Im „Info“ wurde auch die Geschichte des weltweiten Aufbruchs von 1968 authentisch dargestellt, aus denen die Gefangenen aus der RAF kamen. Diese Geschichte des Widerstandes soll aus dem Gedächtnis und den Köpfen der alten und jungen Menschen ausradiert werden, damit es schwieriger wird, heute zu kämpfen. Neben der Leugnung der Isolationshaftbedingungen werden auch die Gründe der weltweiten Rebellion für eine freie und emanzipatorische Gesellschaft, durch die herrschende Klasse regelmäßig durch Typen wie Stefan Aust u.a. umgeschrieben und damit verfälscht, weil sie sich vor einem neuen Aufstand fürchten.
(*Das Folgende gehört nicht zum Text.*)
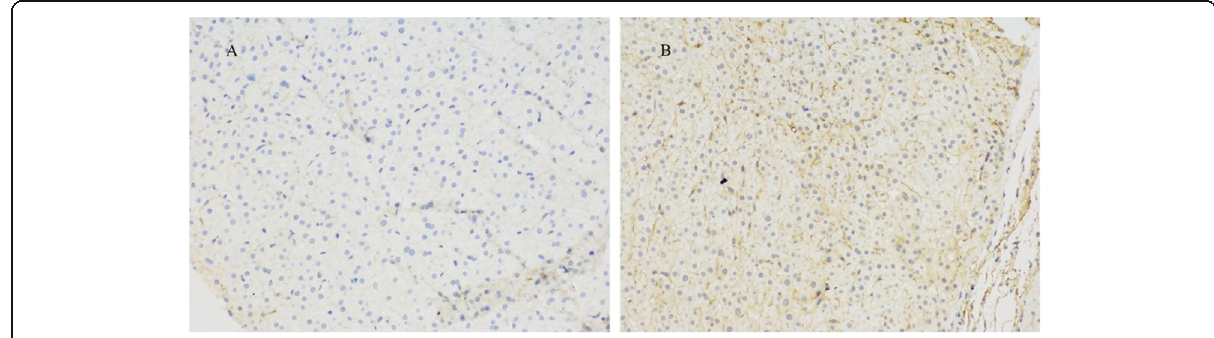
Fig. 2 Expression of the multidrug-resistant protein 3 in liver biopsy specimens. a : Liver biopsy specimens from the patient: MDR3 protein staining decreased significantly (immunohistochemical staining; original magnification × 200). b : Liver biopsy specimens from a healthy person showing strong staining and normal expression of the MDR3 protein (immunohistochemical staining; original magnification ×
Sie wissen natürlich, dass ein neuer globaler Aufstand kommen wird…

Wolfgang , Mitarbeiter des Infos seit Ende 1991

Nachtrag:
Das neue Verfahren gegen das Gefangenen Info nach § 187 findet am Mittwoch, den 21.April, 12.30 Uhr vor dem Berliner Amtsgericht Tiergarten, Turmstraße 91 statt.